◆ TASK BRIEF: Only the lines below, from the one with "### ✅ **تواصل مباشر مع الخبراء**" through the one with "- 💳 إمكانية", are to be written out, exactly.
====== DATA TO EXAMINE ======
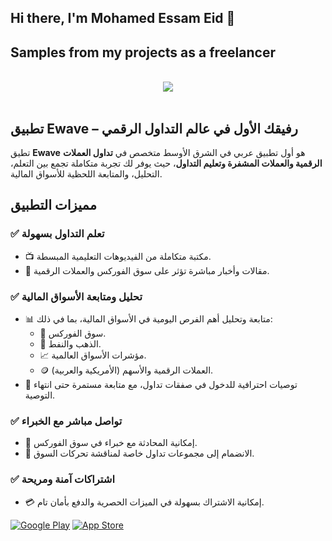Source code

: <h2> Hi there, I'm Mohamed Essam Eid 👋 </h2>



<h2> Samples from my projects as a freelancer </h2>

<br>
<div align="center">
    <img src="https://user-images.githubusercontent.com/73097560/115834477-dbab4500-a447-11eb-908a-139a6edaec5c.gif" />
</div>
<br>


## تطبيق Ewave  – رفيقك الأول في عالم التداول الرقمي

تطيق **Ewave** هو أول تطبيق عربي في الشرق الأوسط متخصص في **تداول العملات الرقمية والعملات المشفرة وتعليم التداول**، حيث يوفر لك تجربة متكاملة تجمع بين التعلم، التحليل، والمتابعة اللحظية للأسواق المالية.

## **مميزات التطبيق**

### ✅ **تعلم التداول بسهولة**
- 📺 مكتبة متكاملة من الفيديوهات التعليمية المبسطة.
- 📰 مقالات وأخبار مباشرة تؤثر على سوق الفوركس والعملات الرقمية.

### ✅ **تحليل ومتابعة الأسواق المالية**
- 📊 متابعة وتحليل أهم الفرص اليومية في الأسواق المالية، بما في ذلك:
  - 💱 سوق الفوركس.
  - 🏅 الذهب والنفط.
  - 📈 مؤشرات الأسواق العالمية.
  - 🪙 العملات الرقمية والأسهم (الأمريكية والعربية).
- 🔔 توصيات احترافية للدخول في صفقات تداول، مع متابعة مستمرة حتى انتهاء التوصية.

### ✅ **تواصل مباشر مع الخبراء**
- 💬 إمكانية المحادثة مع خبراء في سوق الفوركس.
- 👥 الانضمام إلى مجموعات تداول خاصة لمناقشة تحركات السوق.

### ✅ **اشتراكات آمنة ومريحة**
- 💳 إمكانية الاشتراك بسهولة في الميزات الحصرية والدفع بأمان تام.

 <a href="https://play.google.com/store/apps/details?id=com.ewave.ewave&hl=en-US" target="_blank"><img alt="Google Play" src="https://img.shields.io/badge/Get%20it%20on%20google%20play-blue.svg?style=for-the-badge&logo=google-play" /></a> <a href="https://apps.apple.com/us/app/ewave-app/id6466179046" target="_blank"><img alt="App Store" src="https://img.shields.io/badge/Get%20it%20on%20app%20store-black.svg?style=for-the-badge&logo=app-store&logoColor=white" /></a><p>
======
◆ EXPECTED OUTPUT:
### ✅ **تواصل مباشر مع الخبراء**
- 💬 إمكانية المحادثة مع خبراء في سوق الفوركس.
- 👥 الانضمام إلى مجموعات تداول خاصة لمناقشة تحركات السوق.

### ✅ **اشتراكات آمنة ومريحة**
- 💳 إمكانية الاشتراك بسهولة في الميزات الحصرية والدفع بأمان تام.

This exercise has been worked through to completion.